◆ Material for this task
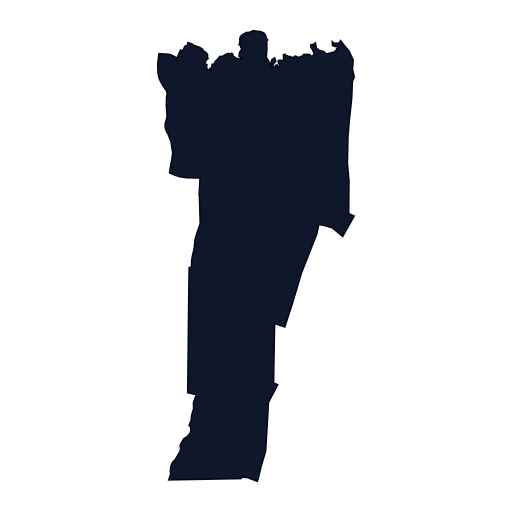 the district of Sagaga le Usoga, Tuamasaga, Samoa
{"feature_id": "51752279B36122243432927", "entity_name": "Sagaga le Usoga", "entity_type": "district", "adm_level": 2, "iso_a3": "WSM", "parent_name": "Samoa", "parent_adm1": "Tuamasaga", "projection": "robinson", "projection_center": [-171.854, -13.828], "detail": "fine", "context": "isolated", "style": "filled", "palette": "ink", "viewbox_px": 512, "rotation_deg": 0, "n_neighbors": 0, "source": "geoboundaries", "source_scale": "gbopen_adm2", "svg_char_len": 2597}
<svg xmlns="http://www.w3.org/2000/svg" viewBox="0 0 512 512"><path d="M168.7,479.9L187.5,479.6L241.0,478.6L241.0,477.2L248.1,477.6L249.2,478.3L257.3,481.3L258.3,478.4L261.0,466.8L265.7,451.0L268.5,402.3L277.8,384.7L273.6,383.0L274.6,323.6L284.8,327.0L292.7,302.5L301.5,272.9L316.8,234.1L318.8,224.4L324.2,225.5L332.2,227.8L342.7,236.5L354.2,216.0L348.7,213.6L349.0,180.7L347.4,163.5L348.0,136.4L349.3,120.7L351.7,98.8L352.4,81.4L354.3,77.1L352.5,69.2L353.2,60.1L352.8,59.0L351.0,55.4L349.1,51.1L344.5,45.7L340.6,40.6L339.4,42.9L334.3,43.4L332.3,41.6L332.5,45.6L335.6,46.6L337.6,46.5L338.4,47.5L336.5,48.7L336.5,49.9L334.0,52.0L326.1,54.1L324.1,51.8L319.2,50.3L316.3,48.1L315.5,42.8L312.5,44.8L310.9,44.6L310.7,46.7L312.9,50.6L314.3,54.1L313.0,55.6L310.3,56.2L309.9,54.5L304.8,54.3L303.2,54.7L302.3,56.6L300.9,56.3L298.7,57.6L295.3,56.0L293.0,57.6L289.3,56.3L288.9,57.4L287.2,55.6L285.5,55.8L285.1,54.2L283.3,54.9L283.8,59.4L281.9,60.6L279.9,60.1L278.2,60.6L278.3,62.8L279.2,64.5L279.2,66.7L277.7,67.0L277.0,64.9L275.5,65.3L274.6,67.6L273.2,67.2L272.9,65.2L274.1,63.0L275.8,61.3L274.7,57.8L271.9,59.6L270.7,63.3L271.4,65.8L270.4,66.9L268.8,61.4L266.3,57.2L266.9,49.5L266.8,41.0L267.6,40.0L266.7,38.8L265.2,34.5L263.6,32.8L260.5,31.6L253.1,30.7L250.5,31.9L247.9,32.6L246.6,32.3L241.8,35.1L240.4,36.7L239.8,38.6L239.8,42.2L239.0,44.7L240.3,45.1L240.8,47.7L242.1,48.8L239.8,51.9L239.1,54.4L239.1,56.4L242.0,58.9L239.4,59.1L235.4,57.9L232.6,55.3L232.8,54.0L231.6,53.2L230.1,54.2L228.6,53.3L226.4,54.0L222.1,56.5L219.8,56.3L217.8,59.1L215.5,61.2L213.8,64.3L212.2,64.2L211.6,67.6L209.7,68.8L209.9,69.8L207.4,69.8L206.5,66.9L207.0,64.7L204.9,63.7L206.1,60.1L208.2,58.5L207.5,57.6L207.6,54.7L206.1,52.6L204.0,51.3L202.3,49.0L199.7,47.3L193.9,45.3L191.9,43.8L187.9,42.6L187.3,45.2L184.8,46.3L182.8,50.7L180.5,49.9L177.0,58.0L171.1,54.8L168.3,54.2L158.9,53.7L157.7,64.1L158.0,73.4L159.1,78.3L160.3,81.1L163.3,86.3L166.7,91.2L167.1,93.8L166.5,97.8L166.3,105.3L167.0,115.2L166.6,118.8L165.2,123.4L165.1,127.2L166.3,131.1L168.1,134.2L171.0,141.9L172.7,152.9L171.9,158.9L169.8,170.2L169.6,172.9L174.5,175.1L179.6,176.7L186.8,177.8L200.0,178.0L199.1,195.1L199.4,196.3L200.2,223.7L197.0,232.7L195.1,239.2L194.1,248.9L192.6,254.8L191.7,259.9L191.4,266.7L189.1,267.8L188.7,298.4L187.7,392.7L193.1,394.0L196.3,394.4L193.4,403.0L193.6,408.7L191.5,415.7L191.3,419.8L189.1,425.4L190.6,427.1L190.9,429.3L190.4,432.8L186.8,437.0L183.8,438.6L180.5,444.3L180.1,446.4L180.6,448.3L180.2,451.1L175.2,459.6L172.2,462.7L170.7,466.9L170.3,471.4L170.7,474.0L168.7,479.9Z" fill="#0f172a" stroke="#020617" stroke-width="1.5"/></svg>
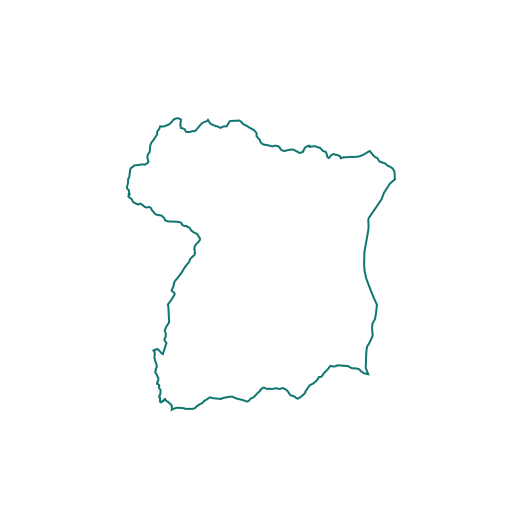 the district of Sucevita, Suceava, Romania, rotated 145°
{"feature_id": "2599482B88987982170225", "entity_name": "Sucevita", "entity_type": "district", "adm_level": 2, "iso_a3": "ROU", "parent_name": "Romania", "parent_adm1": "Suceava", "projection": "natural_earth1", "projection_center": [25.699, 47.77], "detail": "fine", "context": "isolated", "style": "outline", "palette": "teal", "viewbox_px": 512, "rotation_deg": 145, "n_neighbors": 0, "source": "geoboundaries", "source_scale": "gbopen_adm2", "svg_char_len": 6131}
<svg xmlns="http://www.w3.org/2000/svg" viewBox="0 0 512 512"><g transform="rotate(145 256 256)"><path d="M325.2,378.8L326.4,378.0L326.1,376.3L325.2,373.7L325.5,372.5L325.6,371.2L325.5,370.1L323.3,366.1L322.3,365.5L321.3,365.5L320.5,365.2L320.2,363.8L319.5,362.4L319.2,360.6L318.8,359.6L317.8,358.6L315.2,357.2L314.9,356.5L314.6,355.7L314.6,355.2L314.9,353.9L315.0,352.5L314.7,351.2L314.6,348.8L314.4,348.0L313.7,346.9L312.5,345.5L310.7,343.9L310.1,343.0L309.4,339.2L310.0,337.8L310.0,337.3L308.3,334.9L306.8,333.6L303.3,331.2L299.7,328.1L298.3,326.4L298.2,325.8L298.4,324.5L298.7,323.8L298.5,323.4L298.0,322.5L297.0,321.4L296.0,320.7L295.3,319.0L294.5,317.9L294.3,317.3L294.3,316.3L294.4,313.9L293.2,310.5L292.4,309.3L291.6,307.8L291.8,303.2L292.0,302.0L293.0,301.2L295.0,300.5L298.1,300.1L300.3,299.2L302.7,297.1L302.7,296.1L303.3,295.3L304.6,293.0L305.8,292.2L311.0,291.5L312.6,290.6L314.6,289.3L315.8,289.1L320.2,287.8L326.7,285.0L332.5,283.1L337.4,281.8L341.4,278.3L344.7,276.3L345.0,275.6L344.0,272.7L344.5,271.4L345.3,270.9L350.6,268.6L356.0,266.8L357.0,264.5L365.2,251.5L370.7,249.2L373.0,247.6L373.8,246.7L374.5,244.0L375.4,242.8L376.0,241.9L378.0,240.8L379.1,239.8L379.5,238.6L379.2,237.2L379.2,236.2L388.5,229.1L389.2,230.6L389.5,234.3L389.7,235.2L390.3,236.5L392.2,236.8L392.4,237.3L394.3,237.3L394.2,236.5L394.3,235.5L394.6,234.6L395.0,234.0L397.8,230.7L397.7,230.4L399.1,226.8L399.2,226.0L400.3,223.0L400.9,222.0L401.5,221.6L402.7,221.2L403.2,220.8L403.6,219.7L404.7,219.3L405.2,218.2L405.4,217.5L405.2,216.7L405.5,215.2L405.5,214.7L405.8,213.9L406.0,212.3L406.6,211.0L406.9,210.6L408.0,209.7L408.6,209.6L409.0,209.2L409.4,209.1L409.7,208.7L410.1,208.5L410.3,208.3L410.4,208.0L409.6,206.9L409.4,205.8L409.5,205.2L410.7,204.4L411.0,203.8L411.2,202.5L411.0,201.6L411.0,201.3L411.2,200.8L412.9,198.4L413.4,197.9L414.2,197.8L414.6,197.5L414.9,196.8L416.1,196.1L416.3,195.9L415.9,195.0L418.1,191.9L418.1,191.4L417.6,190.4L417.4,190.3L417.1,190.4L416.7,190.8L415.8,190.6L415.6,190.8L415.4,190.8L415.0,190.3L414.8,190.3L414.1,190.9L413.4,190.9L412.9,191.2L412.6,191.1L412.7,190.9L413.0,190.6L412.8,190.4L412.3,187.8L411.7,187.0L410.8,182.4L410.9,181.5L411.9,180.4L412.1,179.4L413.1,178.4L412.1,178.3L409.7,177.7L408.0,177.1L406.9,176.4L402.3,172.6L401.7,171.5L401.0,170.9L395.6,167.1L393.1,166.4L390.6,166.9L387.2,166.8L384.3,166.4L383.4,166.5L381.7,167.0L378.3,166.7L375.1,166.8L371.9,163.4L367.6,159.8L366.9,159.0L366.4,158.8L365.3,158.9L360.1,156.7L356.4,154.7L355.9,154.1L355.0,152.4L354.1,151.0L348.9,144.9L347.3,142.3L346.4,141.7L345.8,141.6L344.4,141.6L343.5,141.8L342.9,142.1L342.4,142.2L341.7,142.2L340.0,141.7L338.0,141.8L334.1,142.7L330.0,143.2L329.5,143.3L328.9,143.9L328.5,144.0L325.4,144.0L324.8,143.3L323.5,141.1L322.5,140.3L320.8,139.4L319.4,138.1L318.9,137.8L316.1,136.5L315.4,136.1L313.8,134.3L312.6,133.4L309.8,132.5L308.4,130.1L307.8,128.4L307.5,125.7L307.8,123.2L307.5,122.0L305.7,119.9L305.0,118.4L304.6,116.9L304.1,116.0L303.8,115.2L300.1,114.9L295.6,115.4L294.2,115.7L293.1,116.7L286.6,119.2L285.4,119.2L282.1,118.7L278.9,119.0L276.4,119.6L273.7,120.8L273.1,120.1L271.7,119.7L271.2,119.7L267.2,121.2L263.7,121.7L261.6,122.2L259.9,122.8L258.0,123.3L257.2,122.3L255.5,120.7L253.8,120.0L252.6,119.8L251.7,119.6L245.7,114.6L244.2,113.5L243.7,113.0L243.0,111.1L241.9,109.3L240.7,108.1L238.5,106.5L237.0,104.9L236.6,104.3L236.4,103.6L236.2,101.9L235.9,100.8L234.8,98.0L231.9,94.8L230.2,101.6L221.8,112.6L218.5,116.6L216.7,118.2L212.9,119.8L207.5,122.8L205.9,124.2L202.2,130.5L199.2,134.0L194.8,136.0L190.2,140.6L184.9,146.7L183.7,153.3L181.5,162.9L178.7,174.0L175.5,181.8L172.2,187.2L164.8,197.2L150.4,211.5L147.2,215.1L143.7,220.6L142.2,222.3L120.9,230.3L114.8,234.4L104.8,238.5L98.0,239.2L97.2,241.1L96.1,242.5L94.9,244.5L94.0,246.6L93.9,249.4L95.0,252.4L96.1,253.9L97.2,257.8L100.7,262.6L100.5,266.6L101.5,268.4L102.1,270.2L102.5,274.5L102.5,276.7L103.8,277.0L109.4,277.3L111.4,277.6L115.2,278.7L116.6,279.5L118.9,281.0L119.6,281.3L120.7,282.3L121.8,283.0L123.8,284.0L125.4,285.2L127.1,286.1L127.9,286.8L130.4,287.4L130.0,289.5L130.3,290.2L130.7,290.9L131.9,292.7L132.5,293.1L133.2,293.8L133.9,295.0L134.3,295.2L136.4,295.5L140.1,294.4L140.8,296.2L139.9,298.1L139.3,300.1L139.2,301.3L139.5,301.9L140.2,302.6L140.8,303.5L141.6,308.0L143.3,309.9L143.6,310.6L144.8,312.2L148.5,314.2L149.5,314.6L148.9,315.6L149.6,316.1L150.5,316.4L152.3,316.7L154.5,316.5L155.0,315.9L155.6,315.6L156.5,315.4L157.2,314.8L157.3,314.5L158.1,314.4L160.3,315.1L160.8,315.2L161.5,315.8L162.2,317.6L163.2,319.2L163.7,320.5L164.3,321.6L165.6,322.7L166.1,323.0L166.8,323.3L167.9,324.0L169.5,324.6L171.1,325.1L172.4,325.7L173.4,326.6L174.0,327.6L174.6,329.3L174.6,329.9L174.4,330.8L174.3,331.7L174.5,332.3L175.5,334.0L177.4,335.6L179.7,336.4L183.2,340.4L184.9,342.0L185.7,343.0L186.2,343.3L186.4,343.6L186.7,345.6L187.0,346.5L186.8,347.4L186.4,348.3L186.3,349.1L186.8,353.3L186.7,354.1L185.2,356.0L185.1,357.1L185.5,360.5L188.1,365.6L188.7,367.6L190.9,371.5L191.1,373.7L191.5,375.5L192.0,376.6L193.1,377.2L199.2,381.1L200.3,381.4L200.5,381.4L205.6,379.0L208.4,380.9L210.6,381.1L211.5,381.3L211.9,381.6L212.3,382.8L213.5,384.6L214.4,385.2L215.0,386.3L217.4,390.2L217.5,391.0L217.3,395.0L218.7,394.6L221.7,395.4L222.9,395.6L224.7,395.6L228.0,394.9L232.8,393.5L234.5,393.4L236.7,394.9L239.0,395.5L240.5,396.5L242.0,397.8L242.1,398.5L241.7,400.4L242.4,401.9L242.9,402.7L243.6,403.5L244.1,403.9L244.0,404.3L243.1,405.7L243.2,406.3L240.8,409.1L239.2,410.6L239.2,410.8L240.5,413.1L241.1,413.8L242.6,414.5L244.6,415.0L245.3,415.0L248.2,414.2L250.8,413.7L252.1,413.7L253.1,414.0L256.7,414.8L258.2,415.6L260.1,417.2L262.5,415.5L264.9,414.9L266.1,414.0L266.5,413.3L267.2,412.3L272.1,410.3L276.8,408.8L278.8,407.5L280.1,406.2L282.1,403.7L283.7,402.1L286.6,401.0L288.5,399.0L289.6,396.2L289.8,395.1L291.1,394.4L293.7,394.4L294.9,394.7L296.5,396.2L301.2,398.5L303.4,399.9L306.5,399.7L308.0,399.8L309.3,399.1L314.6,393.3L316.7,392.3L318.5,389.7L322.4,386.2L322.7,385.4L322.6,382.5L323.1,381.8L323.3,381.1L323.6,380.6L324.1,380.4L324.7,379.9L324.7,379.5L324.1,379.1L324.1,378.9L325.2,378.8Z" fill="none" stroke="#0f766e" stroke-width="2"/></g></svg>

◆ Challenge
Pick out every line in the listing above that contains the string "source".

◆ Task response
{"feature_id": "51752279B36122243432927", "entity_name": "Sagaga le Usoga", "entity_type": "district", "adm_level": 2, "iso_a3": "WSM", "parent_name": "Samoa", "parent_adm1": "Tuamasaga", "projection": "robinson", "projection_center": [-171.854, -13.828], "detail": "fine", "context": "isolated", "style": "filled", "palette": "ink", "viewbox_px": 512, "rotation_deg": 0, "n_neighbors": 0, "source": "geoboundaries", "source_scale": "gbopen_adm2", "svg_char_len": 2597}
{"feature_id": "2599482B88987982170225", "entity_name": "Sucevita", "entity_type": "district", "adm_level": 2, "iso_a3": "ROU", "parent_name": "Romania", "parent_adm1": "Suceava", "projection": "natural_earth1", "projection_center": [25.699, 47.77], "detail": "fine", "context": "isolated", "style": "outline", "palette": "teal", "viewbox_px": 512, "rotation_deg": 145, "n_neighbors": 0, "source": "geoboundaries", "source_scale": "gbopen_adm2", "svg_char_len": 6131}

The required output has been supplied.